Segment Start: Data to use

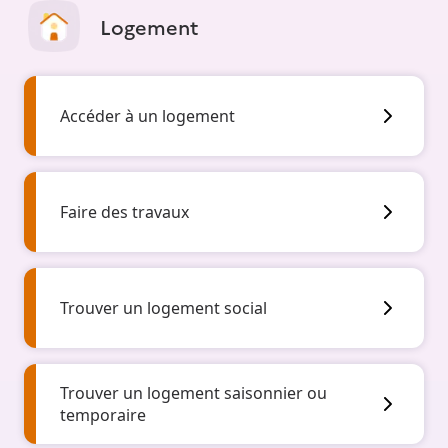
Logement
Accéder à un logement
Faire des travaux
Trouver un logement social
Trouver un logement saisonnier ou
temporaire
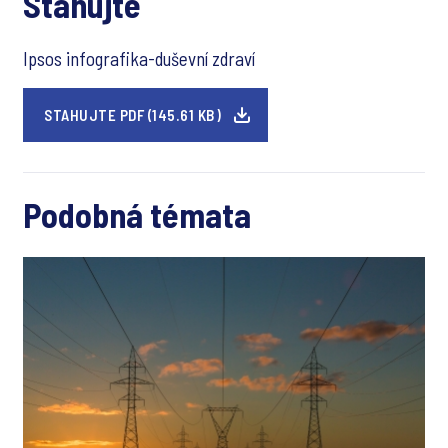
Stahujte
Ipsos infografika-duševní zdraví
STAHUJTE PDF (145.61 KB)
Podobná témata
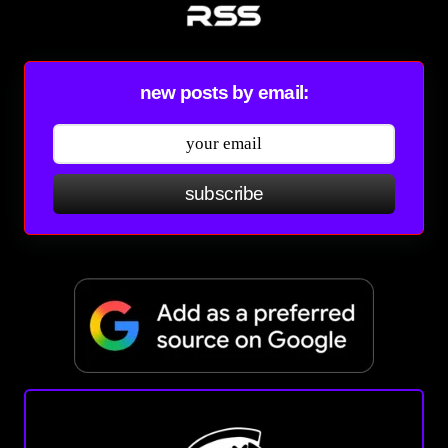
new posts by email:
subscribe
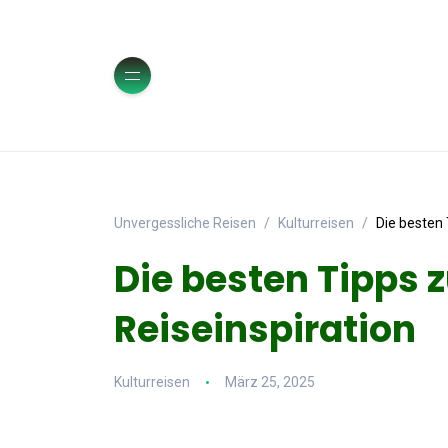
Unvergessliche Reisen
Kulturreisen
Die besten 
Die besten Tipps 
Reiseinspiration
Kulturreisen
März 25, 2025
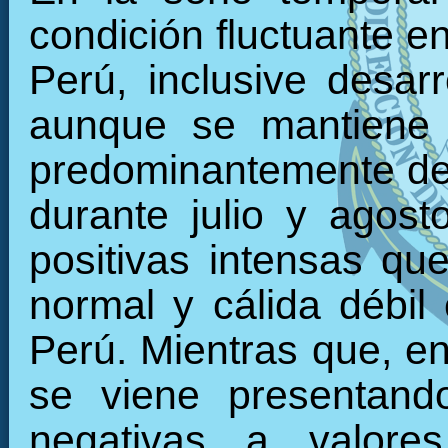
condición fluctuante en
Perú, inclusive desarr
aunque se mantiene 
predominantemente den
durante julio y agos
positivas intensas qu
normal y cálida débil 
Perú. Mientras que, en 
se viene presentand
negativas a valore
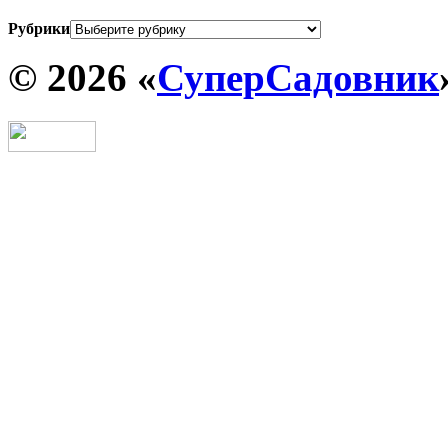
Рубрики
© 2026 «
СуперСадовник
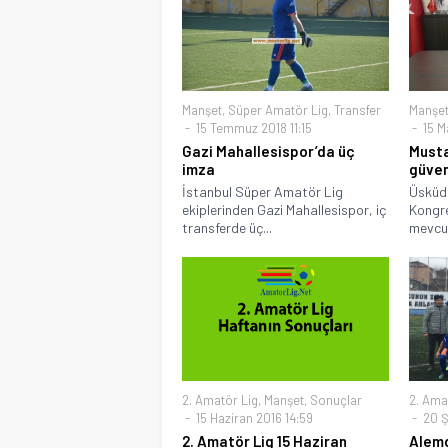
Manşet
,
Süper Amatör Lig
,
Transfer
Manşe
15 Temmuz 2018 11:15
15 M
Gazi Mahallesispor’da üç
Musta
imza
güve
İstanbul Süper Amatör Lig
Üsküda
ekiplerinden Gazi Mahallesispor, iç
Kongre
transferde üç...
mevcut
2. Amatör Lig
,
Manşet
,
Sonuçlar
2. Ama
15 Haziran 2016 14:59
20 Ş
2. Amatör Lig 15 Haziran
Alemd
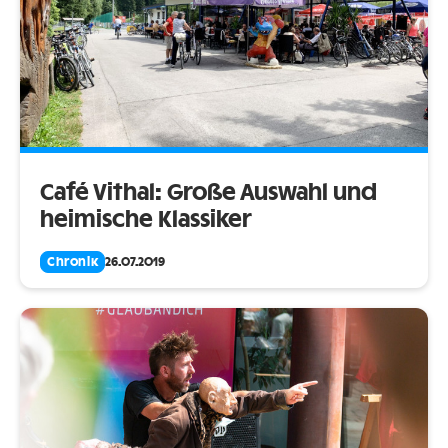
Café Vithal: Große Auswahl und
heimische Klassiker
Chronik
26.07.2019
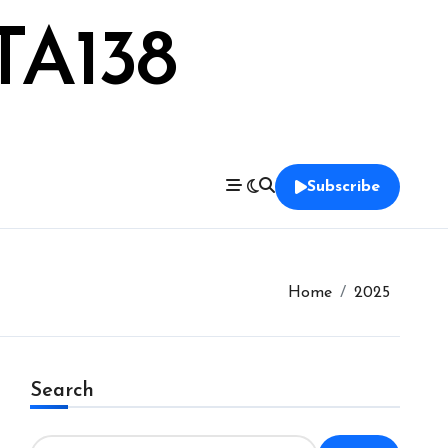
TA138
Subscribe
Home
2025
Search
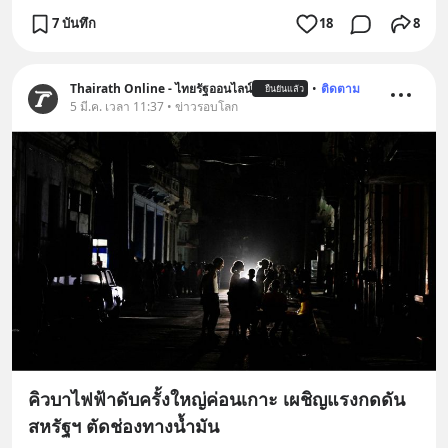
7 บันทึก
18
8
Thairath Online - ไทยรัฐออนไลน์
•
ติดตาม
ยืนยันแล้ว
5 มี.ค. เวลา 11:37 • ข่าวรอบโลก
คิวบาไฟฟ้าดับครั้งใหญ่ค่อนเกาะ เผชิญแรงกดดัน
สหรัฐฯ ตัดช่องทางน้ำมัน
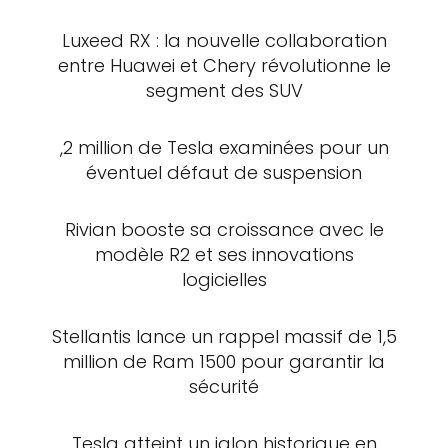
Luxeed RX : la nouvelle collaboration
entre Huawei et Chery révolutionne le
segment des SUV
,2 million de Tesla examinées pour un
éventuel défaut de suspension
Rivian booste sa croissance avec le
modèle R2 et ses innovations
logicielles
Stellantis lance un rappel massif de 1,5
million de Ram 1500 pour garantir la
sécurité
Tesla atteint un jalon historique en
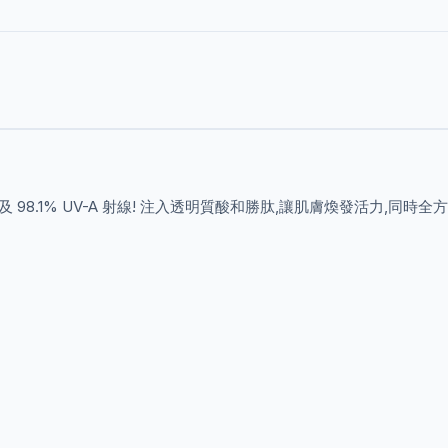
及 98.1% UV-A 射線! 注入透明質酸和勝肽,讓肌膚煥發活力,同時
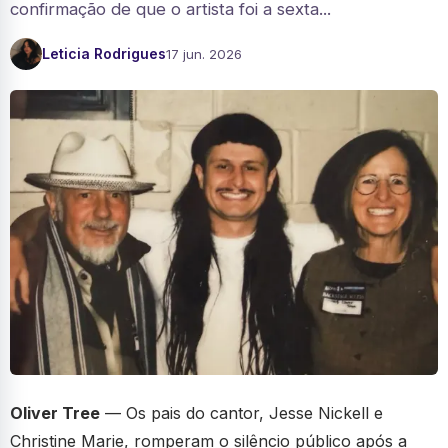
confirmação de que o artista foi a sexta...
Leticia Rodrigues
17 jun. 2026
Oliver Tree
— Os pais do cantor, Jesse Nickell e
Christine Marie, romperam o silêncio público após a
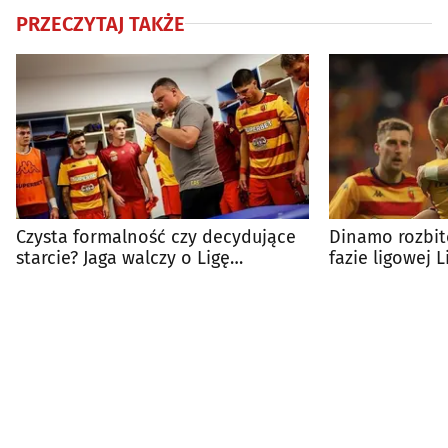
PRZECZYTAJ TAKŻE
Czysta formalność czy decydujące
Dinamo rozbit
starcie? Jaga walczy o Ligę
fazie ligowej L
Konferencji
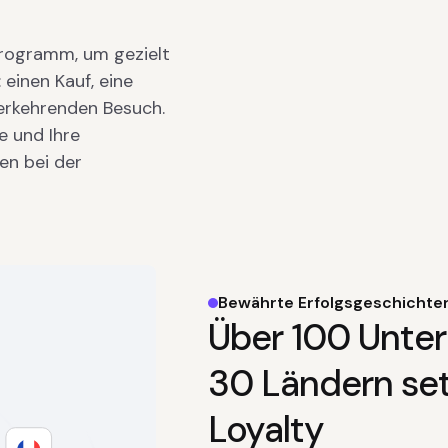
Programm, um gezielt
einen Kauf, eine
erkehrenden Besuch.
e und Ihre
en bei der
Bewährte Erfolgsgeschichte
Über 100 Unter
30 Ländern se
Loyalty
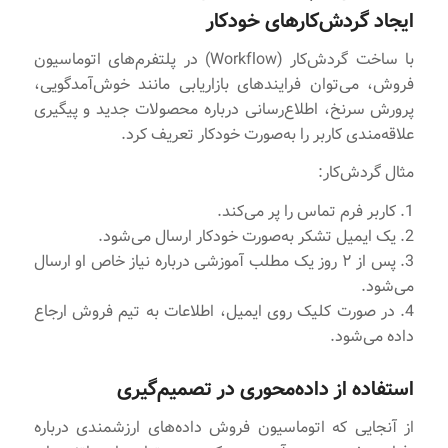
ایجاد گردش‌کارهای خودکار
با ساخت گردش‌کار (Workflow) در پلتفرم‌های اتوماسیون
فروش، می‌توان فرایندهای بازاریابی مانند خوش‌آمدگویی،
پرورش سرنخ، اطلاع‌رسانی درباره محصولات جدید و پیگیری
علاقه‌مندی کاربر را به‌صورت خودکار تعریف کرد.
مثال گردش‌کار:
1. کاربر فرم تماس را پر می‌کند.
2. یک ایمیل تشکر به‌صورت خودکار ارسال می‌شود.
3. پس از ۲ روز یک مطلب آموزشی درباره نیاز خاص او ارسال
می‌شود.
4. در صورت کلیک روی ایمیل، اطلاعات به تیم فروش ارجاع
داده می‌شود.
استفاده از داده‌محوری در تصمیم‌گیری
از آنجایی که اتوماسیون فروش داده‌های ارزشمندی درباره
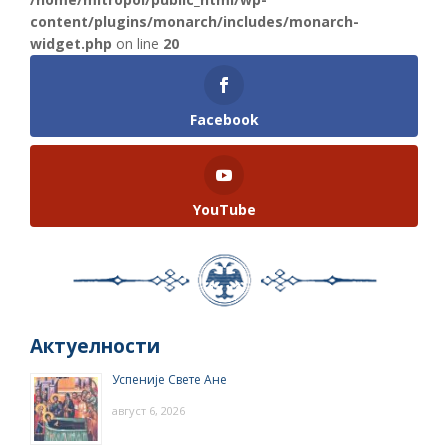
content/plugins/monarch/includes/monarch-
widget.php
on line
20
Facebook
YouTube
Актуелности
Успеније Свете Ане
август 6, 2026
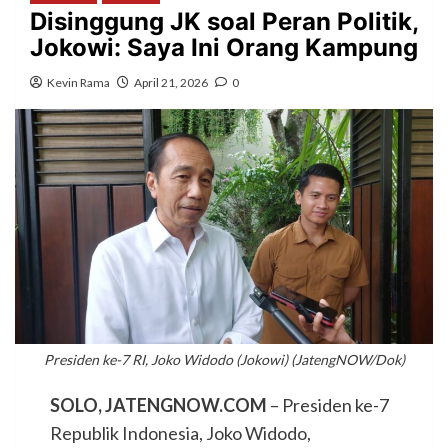
Disinggung JK soal Peran Politik,
Jokowi: Saya Ini Orang Kampung
Kevin Rama
April 21, 2026
0
Presiden ke-7 RI, Joko Widodo (Jokowi) (JatengNOW/Dok)
SOLO, JATENGNOW.COM
– Presiden ke-7
Republik Indonesia, Joko Widodo,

Segment End: Data to use

#### Exercise directions:
Tell how many lines of the data above include the string "Widodo", with no other text in the answer.

#### Response to this task:
2